An enzyme called exinuclease moves along the strand of DNA until it encounters a damaged piece; then it stops in its tracks and cuts the damaged section out of the DNA strand by breaking chemical bonds between the nucleotides. DNA polymerase fills the gap with the right sequence of nucleotides, and DNA ligase seals up the repaired strand of DNA. It’s as good as new.

We understand that process thanks to Sancar’s work, and it’s the other reason he received the Nobel Prize.

Nucleotide excision repair fixes other types of damage to DNA, too, and the mechanism is the same in organisms ranging from single-celled bacteria to humans; only the proteins involved are different. E. coli gets the job done with just three proteins, while human cells take fifteen.

Paul Modrich and Mismatch Repair

DNA Repair Earned The Nobel Prize In Chemistry, And Here’s Why

Paul Modrich. Image credit: AP Images

This may be a little unnerving if you think about it too hard, but the cells in your body are constantly dividing. Old cells die a programmed death, and new cells replace them. Although it’s not quite true that all your cells replace themselves every 7 years, many of the cells in your body do get replaced every 7 to 15 years.

Before a cell divides, it makes two copies of the DNA stored in its nucleus: one copy for each new cell. To do this, molecules in the nucleus rip apart the original strand of DNA and use its two halves as templates to build two new strands of DNA — a process called transcription. With trillions of cells in the body, each dividing every 7 to 15 years, and 3 billion base pairs in a strand of human DNA, there are a lot of chances for a tiny mismatch in transcription. And because we’re talking about your genetic code, a tiny mismatch can cause major problems in your body, such as cancer.

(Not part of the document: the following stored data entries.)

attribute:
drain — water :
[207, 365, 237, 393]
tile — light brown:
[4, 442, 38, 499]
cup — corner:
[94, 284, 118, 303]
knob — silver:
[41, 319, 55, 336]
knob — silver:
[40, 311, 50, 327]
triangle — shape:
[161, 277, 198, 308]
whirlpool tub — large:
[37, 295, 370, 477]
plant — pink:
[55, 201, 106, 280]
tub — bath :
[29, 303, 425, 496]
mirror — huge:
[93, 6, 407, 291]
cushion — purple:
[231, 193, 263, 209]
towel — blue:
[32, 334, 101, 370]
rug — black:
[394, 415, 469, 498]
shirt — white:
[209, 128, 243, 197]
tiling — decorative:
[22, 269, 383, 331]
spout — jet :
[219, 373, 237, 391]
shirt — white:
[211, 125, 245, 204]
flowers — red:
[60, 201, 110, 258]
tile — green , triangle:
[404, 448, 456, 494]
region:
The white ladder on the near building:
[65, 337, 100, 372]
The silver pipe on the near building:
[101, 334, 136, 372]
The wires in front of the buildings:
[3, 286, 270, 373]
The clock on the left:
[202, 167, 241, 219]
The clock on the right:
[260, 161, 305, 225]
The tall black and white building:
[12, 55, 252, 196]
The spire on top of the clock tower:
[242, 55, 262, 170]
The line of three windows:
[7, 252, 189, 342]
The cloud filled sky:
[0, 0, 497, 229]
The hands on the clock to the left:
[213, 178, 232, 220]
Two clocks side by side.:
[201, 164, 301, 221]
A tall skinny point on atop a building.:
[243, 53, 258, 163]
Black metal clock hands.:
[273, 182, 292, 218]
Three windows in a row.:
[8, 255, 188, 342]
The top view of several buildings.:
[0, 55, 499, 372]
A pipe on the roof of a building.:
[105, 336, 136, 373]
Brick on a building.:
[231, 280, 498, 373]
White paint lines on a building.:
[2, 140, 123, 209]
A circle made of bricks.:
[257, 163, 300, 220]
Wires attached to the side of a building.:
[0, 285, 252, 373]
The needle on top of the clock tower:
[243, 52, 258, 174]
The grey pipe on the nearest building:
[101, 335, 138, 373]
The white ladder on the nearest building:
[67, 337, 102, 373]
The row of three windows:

Fortunately, cells have a way of repairing transcription mismatches. Two enzymes, called MutS and MutL, move along the strand of DNA to detect mismatches. When they find a mismatch, another enzyme called MutH sorts out which strand is the original and which is the bad copy. How? The original strand will have methyl — groups of carbon and hydrogen atoms arranged in a particular way — attached to its outside, while the newer strand won’t. That’s because an enzyme called dam methylase attaches methyls to the outside of DNA strands, but it takes a while, so at first, the new strand won’t have any methyl attached. MutH cuts the mismatched section of the copy, and then DNA polymerase and DNA ligase patch up the cut in the usual way.

DNA Repair Earned The Nobel Prize In Chemistry, And Here’s Why

Mismatch Repair. Image Credit: Royal Swedish Academy of Sciences

Paul Modrich figured out this mechanism and published his discovery in 1989, and this year, he received a Nobel Prize for it. His research in the late 1980s included creating viruses with mismatches in their DNA and then infecting bacteria with them. Inside the bacteria, mismatch repair corrected the viruses’ DNA mismatches, but only on DNA strands with methyls attached — not on strands without methyls.

Some questions about mismatch repair are still unanswered. In humans, for example, the methyl on the outside of DNA strands has other functions, so biologists aren’t yet sure how mismatch repair enzymes tell the original DNA strand apart from the copy.

The Future of Genetics

Like all scientific discoveries, Lindahl, Sancar, and Modrich’s work built on the work of other scientists (many of whom are also Nobel laureates), and in turn, they have built a foundation of knowledge for future scientists.